Applicants who earn between $11,000 and about $21,000 annually are eligible to receive partial funding for the drug, according to the criteria.

M. Jerome Woods, acting director of the D.C. Department of Human Services, said an AIDS patient receiving AZT treatment spends about $830 each month on the drug, "a very high cost that makes their very difficult situation even more problematic."

District officials said that in the past four years, 789 District residents have been diagnosed as having AIDS, and that 454 of them have died. They said they expect between 500 and 600 new AIDS cases to be diagnosed in the District by the end of next year.

State health department officials in Maryland and Virginia said they are working to establish criteria for the federal grants. Maryland has received $400,000 in federal funds, and Virignia has received $434,454, state health department officials said.

Andy Farmer, a spokesman for the Virginia Department of Health, said more than half of the state's AIDS cases are in the City of Alexandria and Arlington and Fairfax counties. Dr.

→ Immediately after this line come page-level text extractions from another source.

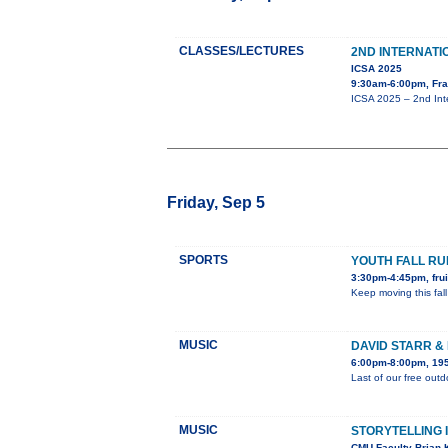
CLASSES/LECTURES
2ND INTERNAT
ICSA 2025
9:30am-6:00pm, Fra
ICSA 2025 – 2nd Int
Friday, Sep 5
SPORTS
YOUTH FALL R
3:30pm-4:45pm, frui
Keep moving this fall
MUSIC
DAVID STARR &
6:00pm-8:00pm, 195
Last of our free out
MUSIC
STORYTELLING 
CMU Faculty Brian K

G.A. van Blerk, director of AIDS administration for the Maryland Department of Health, said most of Maryland's AIDS cases are in Baltimore, and in Montgomery and Prince George's counties. He said the federal money will be distributed by need, not jurisdiction.

Tuckson would not predict how many District residents the federal money would help, or how quickly funds would be disbursed. He said Washington ranks fifth in the nation in its number of AIDS cases, but emphasized that it is impossible to determine how many of those patients fit into a low-income category, and are not able to receive AZT treatment through Medicaid or private health insurance.